The Lulu Show – Now, I loved this. People I were with, were bored. I thought it was great. I love Lulu (Mickie Most era only, I hasten to add), I like hearing her do songs she didn’t do on albums, and it’s historically interesting to hear her perform a Eurovision submission by ‘Elton John And Bernie Porpine’. Plus there was a great bit with a conductor doing an insanely jazzed-up version of Downtown; the conductor being the best dancer on the show, even though it featured Pan’s People. Would watch others in this series.

Secombe Here! – A variety show seemingly from the days before the flood. Extremely hard work to watch for most of it, because in those days television was black and white and NO SHADES OF GREY INBETWEEN, so everyone drifts about like a ghost, and variety shows were lots of sing, lots of dance, and not much else. If I tell you the trampoline act was the highlight, you have some idea. But in the middle of that, there was an okay hypnotism sketch with Spike Milligan, and even Secombe’s intro was playing with the format, having him in the audience heckling the show rather than presenting it.

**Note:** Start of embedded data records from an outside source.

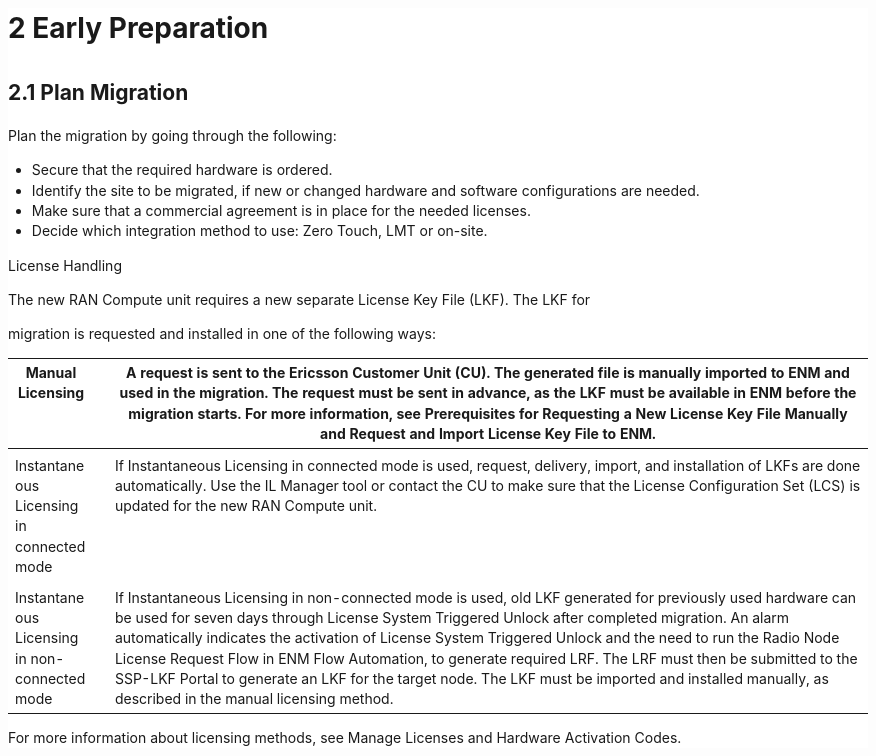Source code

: # 2 Early Preparation

## 2.1 Plan Migration

Plan the migration by going through the following:

- Secure that the required hardware is ordered.
- Identify the site to be migrated, if new or changed hardware and software configurations are needed.
- Make sure that a commercial agreement is in place for the needed licenses.
- Decide which integration method to use: Zero Touch, LMT or on-site.

License Handling

The new RAN Compute unit requires a new separate License Key File (LKF). The LKF for

migration is requested and installed in one of the following ways:

| Manual Licensing                              |    | A request is sent to the Ericsson Customer Unit (CU). The generated file                             is manually imported to ENM and used in the migration. The request must                             be sent in advance, as the LKF must be available in ENM before the                             migration starts. For more information, see Prerequisites for Requesting a New License Key File Manually and Request and Import License Key File to ENM.                                                                                                                                                                                                                                                                                                                                                                                               |
|-----------------------------------------------|----|----------------------------------------------------------------------------------------------------------------------------------------------------------------------------------------------------------------------------------------------------------------------------------------------------------------------------------------------------------------------------------------------------------------------------------------------------------------------------------------------------------------------------------------------------------------------------------------------------------------------------------------------------------------------------------------------------------------------------------------------------------------------------------------------------------------------------------------------------------------|
|                                               |    |                                                                                                                                                                                                                                                                                                                                                                                                                                                                                                                                                                                                                                                                                                                                                                                                                                                                |
| Instantaneous Licensing in connected mode     |    | If Instantaneous Licensing in connected mode is used, request, delivery,                             import, and installation of LKFs are done automatically. Use the IL                             Manager tool or contact the CU to make sure that the License                             Configuration Set (LCS) is updated for the new RAN Compute unit.                                                                                                                                                                                                                                                                                                                                                                                                                                                                                                 |
|                                               |    |                                                                                                                                                                                                                                                                                                                                                                                                                                                                                                                                                                                                                                                                                                                                                                                                                                                                |
| Instantaneous Licensing in non-connected mode |    | If Instantaneous Licensing in non-connected mode is used, old LKF                             generated for previously used hardware can be used for seven days                             through License System Triggered Unlock after completed                             migration. An alarm automatically indicates the activation of                                 License System Triggered Unlock and the need to run                             the Radio Node License Request Flow in ENM Flow                             Automation, to generate required LRF. The LRF must then be submitted to                             the SSP-LKF Portal to generate an LKF for the target node. The LKF must                             be imported and installed manually, as described in the manual licensing                             method. |

For more information about licensing methods, see Manage Licenses and Hardware Activation Codes.
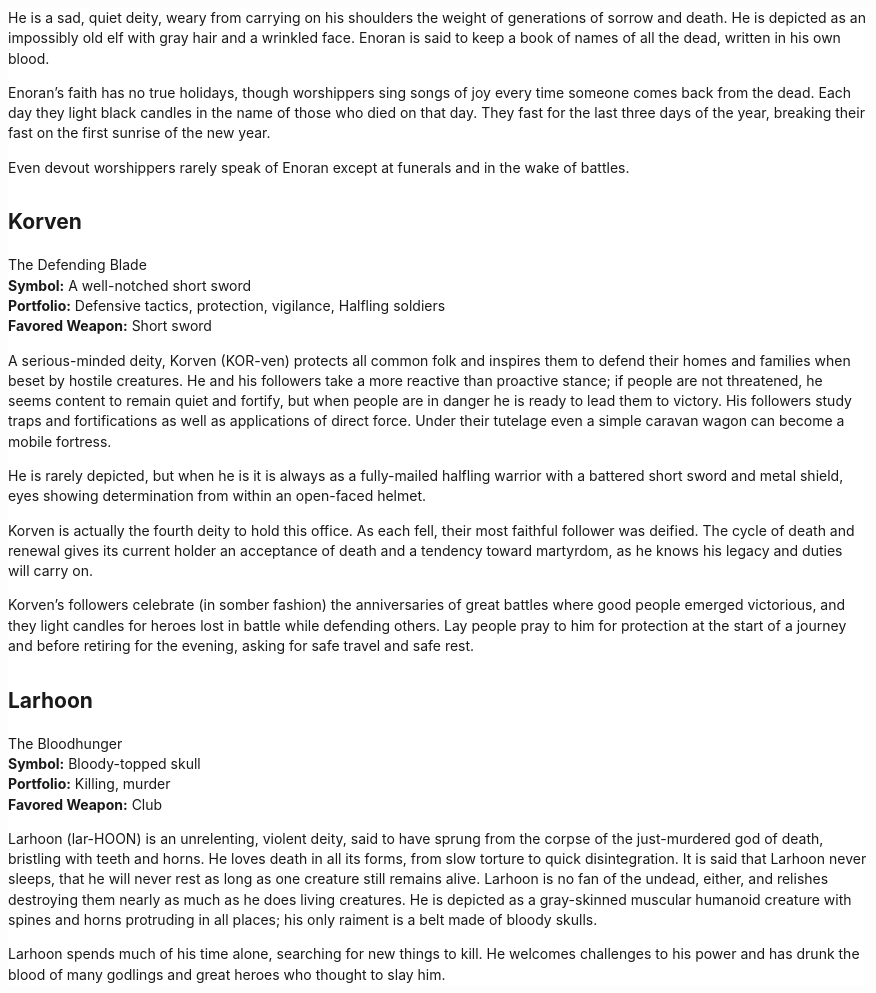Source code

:He is a sad, quiet deity, weary from carrying on his shoulders the weight of generations of sorrow and death. He is depicted as an impossibly old elf with gray hair and a wrinkled face. Enoran is said to keep a book of names of all the dead, written in his own blood.  

Enoran’s faith has no true holidays, though worshippers sing songs of joy every time someone comes back from the dead. Each day they light black candles in the name of those who died on that day. They fast for the last three days of the year, breaking their fast on the first sunrise of the new year.  

Even devout worshippers rarely speak of Enoran except at funerals and in the wake of battles.  

## Korven  

The Defending Blade  
 **Symbol:** A well-notched short sword  
 **Portfolio:** Defensive tactics, protection, vigilance, Halfling soldiers  
 **Favored Weapon:** Short sword  

A serious-minded deity, Korven (KOR-ven) protects all common folk and inspires them to defend their homes and families when beset by hostile creatures. He and his followers take a more reactive than proactive stance; if people are not threatened, he seems content to remain quiet and fortify, but when people are in danger he is ready to lead them to victory. His followers study traps and fortifications as well as applications of direct force. Under their tutelage even a simple caravan wagon can become a mobile fortress.  

He is rarely depicted, but when he is it is always as a fully-mailed halfling warrior with a battered short sword and metal shield, eyes showing determination from within an open-faced helmet.  

Korven is actually the fourth deity to hold this office. As each fell, their most faithful follower was deified. The cycle of death and renewal gives its current holder an acceptance of death and a tendency toward martyrdom, as he knows his legacy and duties will carry on.  

Korven’s followers celebrate (in somber fashion) the anniversaries of great battles where good people emerged victorious, and they light candles for heroes lost in battle while defending others. Lay people pray to him for protection at the start of a journey and before retiring for the evening, asking for safe travel and safe rest.  

## Larhoon  

The Bloodhunger  
 **Symbol:** Bloody-topped skull  
 **Portfolio:** Killing, murder  
 **Favored Weapon:** Club  

Larhoon (lar-HOON) is an unrelenting, violent deity, said to have sprung from the corpse of the just-murdered god of death, bristling with teeth and horns. He loves death in all its forms, from slow torture to quick disintegration. It is said that Larhoon never sleeps, that he will never rest as long as one creature still remains alive. Larhoon is no fan of the undead, either, and relishes destroying them nearly as much as he does living creatures. He is depicted as a gray-skinned muscular humanoid creature with spines and horns protruding in all places; his only raiment is a belt made of bloody skulls.  

Larhoon spends much of his time alone, searching for new things to kill. He welcomes challenges to his power and has drunk the blood of many godlings and great heroes who thought to slay him.  

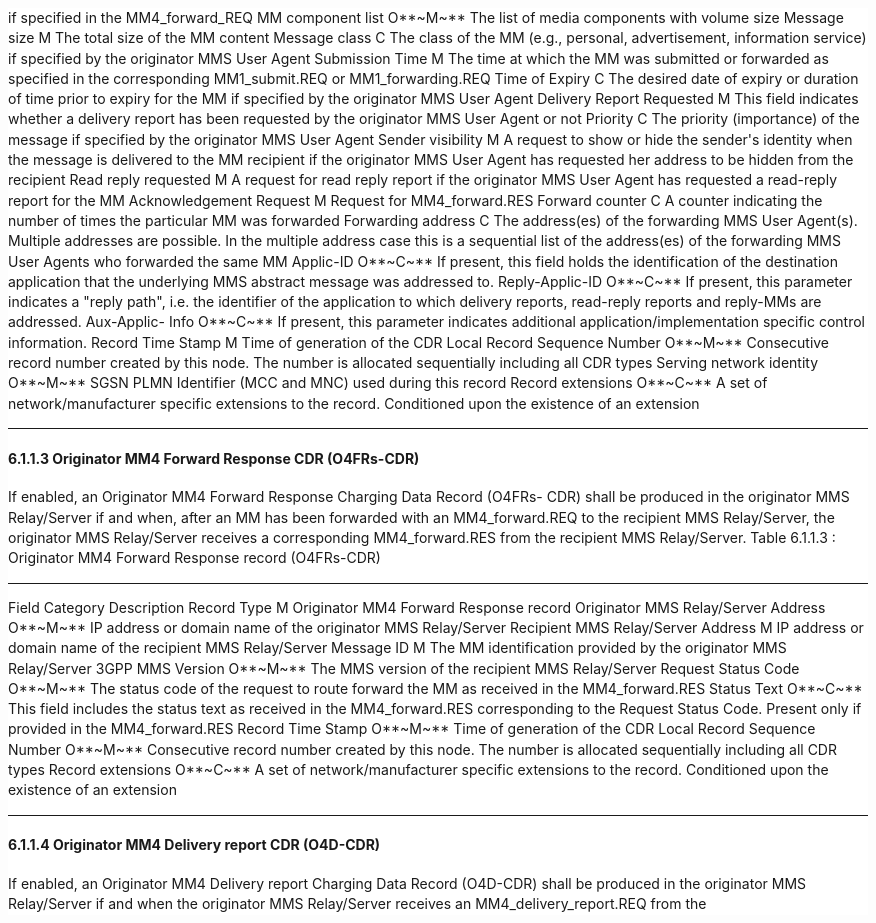 if specified in the MM4_forward_REQ MM component list O**~M~** The list of
media components with volume size Message size M The total size of the MM
content Message class C The class of the MM (e.g., personal, advertisement,
information service) if specified by the originator MMS User Agent Submission
Time M The time at which the MM was submitted or forwarded as specified in the
corresponding MM1_submit.REQ or MM1_forwarding.REQ Time of Expiry C The
desired date of expiry or duration of time prior to expiry for the MM if
specified by the originator MMS User Agent Delivery Report Requested M This
field indicates whether a delivery report has been requested by the originator
MMS User Agent or not Priority C The priority (importance) of the message if
specified by the originator MMS User Agent Sender visibility M A request to
show or hide the sender\'s identity when the message is delivered to the MM
recipient if the originator MMS User Agent has requested her address to be
hidden from the recipient Read reply requested M A request for read reply
report if the originator MMS User Agent has requested a read-reply report for
the MM Acknowledgement Request M Request for MM4_forward.RES Forward counter C
A counter indicating the number of times the particular MM was forwarded
Forwarding address C The address(es) of the forwarding MMS User Agent(s).
Multiple addresses are possible. In the multiple address case this is a
sequential list of the address(es) of the forwarding MMS User Agents who
forwarded the same MM Applic-ID O**~C~** If present, this field holds the
identification of the destination application that the underlying MMS abstract
message was addressed to. Reply-Applic-ID O**~C~** If present, this parameter
indicates a "reply path", i.e. the identifier of the application to which
delivery reports, read-reply reports and reply-MMs are addressed. Aux-Applic-
Info O**~C~** If present, this parameter indicates additional
application/implementation specific control information. Record Time Stamp M
Time of generation of the CDR Local Record Sequence Number O**~M~**
Consecutive record number created by this node. The number is allocated
sequentially including all CDR types Serving network identity O**~M~** SGSN
PLMN Identifier (MCC and MNC) used during this record Record extensions
O**~C~** A set of network/manufacturer specific extensions to the record.
Conditioned upon the existence of an extension
* * *
#### 6.1.1.3 Originator MM4 Forward Response CDR (O4FRs-CDR)
If enabled, an Originator MM4 Forward Response Charging Data Record (O4FRs-
CDR) shall be produced in the originator MMS Relay/Server if and when, after
an MM has been forwarded with an MM4_forward.REQ to the recipient MMS
Relay/Server, the originator MMS Relay/Server receives a corresponding
MM4_forward.RES from the recipient MMS Relay/Server.
Table 6.1.1.3 : Originator MM4 Forward Response record (O4FRs-CDR)
* * *
Field Category Description Record Type M Originator MM4 Forward Response
record Originator MMS Relay/Server Address O**~M~** IP address or domain name
of the originator MMS Relay/Server Recipient MMS Relay/Server Address M IP
address or domain name of the recipient MMS Relay/Server Message ID M The MM
identification provided by the originator MMS Relay/Server 3GPP MMS Version
O**~M~** The MMS version of the recipient MMS Relay/Server Request Status Code
O**~M~** The status code of the request to route forward the MM as received in
the MM4_forward.RES Status Text O**~C~** This field includes the status text
as received in the MM4_forward.RES corresponding to the Request Status Code.
Present only if provided in the MM4_forward.RES Record Time Stamp O**~M~**
Time of generation of the CDR Local Record Sequence Number O**~M~**
Consecutive record number created by this node. The number is allocated
sequentially including all CDR types Record extensions O**~C~** A set of
network/manufacturer specific extensions to the record. Conditioned upon the
existence of an extension
* * *
#### 6.1.1.4 Originator MM4 Delivery report CDR (O4D-CDR)
If enabled, an Originator MM4 Delivery report Charging Data Record (O4D-CDR)
shall be produced in the originator MMS Relay/Server if and when the
originator MMS Relay/Server receives an MM4_delivery_report.REQ from the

And then at the end, Secombe dresses up in musketeer gear to sing an operatic piece, very well... and then Spike and Eric Sykes come on as musketeers, and the three of them end up having a sword fight. Which is quite funny. And then the rest of the cast on stage pull out swords and join in the sword fight. Then Spike, Harry and Eric take the sword-fight off stage, past the studio cameras – and the cameramen pull out swords and join in the fight. Then members of the audience pull out swords and join in the fight. Then we’re out in the theatre foyer, again, more people pull out swords. Then we’re outside the theatre, Harry or Spike is hailing a taxi, a taxi pulls up, and the taxi driver leaps out with a sword and joins in the swordfight.

Then we cut to the BBC continuity presenter talking to us about the rest of the evening’s schedules and the weather... and then Spike, Eric and Harry leap onto the set and the continuity presenter pulls out a sword and joins in the fight. The fight then moves across the studio to the news presenter, in front of a photo of Big Ben, he pulls one of the hands off the clock and joins in the fight.

Honestly, it was hilarious. Really brilliant, playing-with-the-form stuff, and at a time when television had barely started, long before Monty Python and The Young Ones and Alexei Sayle did a similar sort of thing. I’m not the biggest fan of the Goons, but this was great.

The Frankie Howerd Show – And a bit of a comedown. This must’ve been the last in the series or something, because for a script by Ray Galton and Alan Simpson, it was very thin on jokes. The show was, Frankie comes on, waffles, makes jokes about the producer (as Ronnie Corbett would later do in his monologues), talks about being tired, we flashback to the night before where rehearsals aren’t going well, where Frankie can’t sleep and where he has some unexpected guests, and... that’s it. All in all, a bit of a disappointment.

At Last The 1948 Show – A reconstruction of a previously missing episode, bringing together recently found footage, off-air audio and sketches included in a compilation. The most famous sketch was the Four Yorkshiremen, best known because the Pythons did it for their Hollywood Bowl show. Before that, though, were two quickies about Police/MI5 Banquets, Aimi MacDonald demonstrating her juggling skills (brilliant), Cleese and Brooke-Taylor being reunited with a couple of nerds they had met on holiday (very How To Irritate People, particularly the punch-line), a sketch about a dentist being distracted by his dental assistant which then takes a turn for the surreal, and best of all, Tim Brooke Taylor performing the Chartered Accountant dance.

So there you go. In a way, it’s good all these programmes were lost, because if they hadn’t been lost, they couldn’t have been found, and no-one would ever have had the chance to see them again.